→ Material provided:
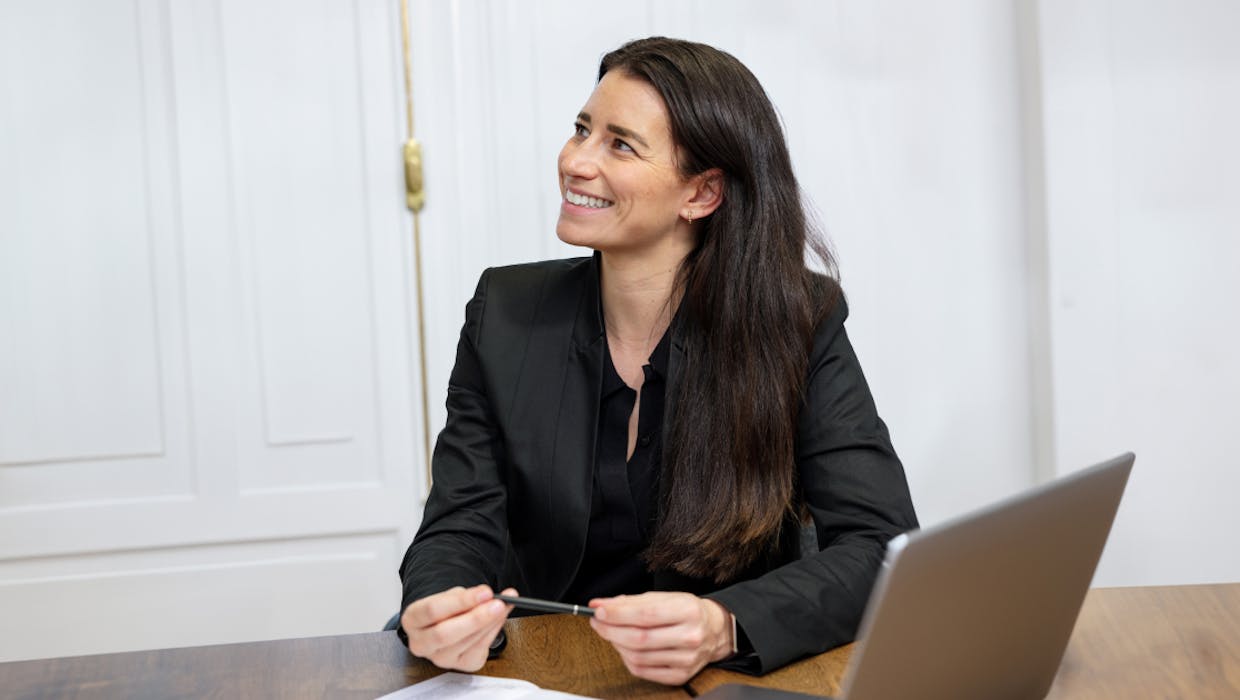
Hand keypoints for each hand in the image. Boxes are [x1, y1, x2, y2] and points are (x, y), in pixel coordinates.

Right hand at [400, 584, 515, 670]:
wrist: (444, 624)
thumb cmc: (446, 609)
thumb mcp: (450, 596)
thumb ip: (465, 597)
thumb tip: (488, 597)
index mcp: (412, 620)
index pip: (432, 610)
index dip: (461, 601)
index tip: (485, 592)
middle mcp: (421, 643)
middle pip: (445, 634)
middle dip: (475, 618)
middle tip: (497, 604)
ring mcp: (439, 658)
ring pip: (465, 643)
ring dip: (489, 623)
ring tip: (503, 607)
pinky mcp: (460, 665)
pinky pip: (479, 650)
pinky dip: (493, 632)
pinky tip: (500, 618)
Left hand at [588, 592, 733, 684]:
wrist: (714, 631)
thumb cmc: (686, 612)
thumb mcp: (664, 597)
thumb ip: (631, 601)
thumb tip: (600, 605)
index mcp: (688, 610)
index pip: (645, 614)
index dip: (617, 614)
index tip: (599, 610)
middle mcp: (690, 636)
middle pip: (639, 638)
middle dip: (611, 630)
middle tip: (598, 621)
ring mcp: (686, 659)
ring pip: (638, 656)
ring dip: (617, 644)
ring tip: (612, 633)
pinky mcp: (680, 675)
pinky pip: (643, 671)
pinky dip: (627, 659)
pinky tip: (625, 648)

→ What to do: The whole of the data above needs retyping exactly, with pictures omitted.

→ Result below:
Hand keypoints for each hand in the image. Boxes are [x1, y1, x2, y2] and points are (x, y), in pixel coordinates.

Right hand at [400, 584, 515, 670]:
wrist: (444, 624)
thumb cmc: (446, 609)
thumb mcp: (450, 596)
thumb ip: (465, 597)
thumb tip: (488, 597)
index mcp: (412, 620)
index pip: (432, 610)
index dip: (461, 601)
index tip: (485, 592)
middle mcp: (421, 643)
middle pip: (445, 634)
middle dip: (475, 618)
middle tip: (497, 604)
ring mcp: (439, 658)
ring pip: (465, 643)
ring dip: (489, 623)
ring tip: (503, 607)
pinky mcp: (460, 665)
pinky pip: (479, 650)
pinky dip: (493, 632)
pinky tip: (500, 618)
Left hand at [588, 592, 733, 684]:
wrist: (714, 631)
thumb cmc: (686, 612)
thumb mcp: (664, 597)
thumb ip: (631, 601)
thumb tip: (600, 605)
index mcp: (688, 610)
index pip: (645, 614)
index dip: (617, 614)
index tip: (599, 610)
middle mcp: (690, 636)
middle pip: (639, 638)
middle dip: (611, 630)
middle tip: (598, 621)
ring mcp: (686, 659)
ring pip: (638, 656)
ring dip: (617, 644)
ring tip: (612, 633)
pinky mcp: (680, 675)
pinky pip: (643, 671)
pinky dip: (627, 659)
pinky tip: (625, 648)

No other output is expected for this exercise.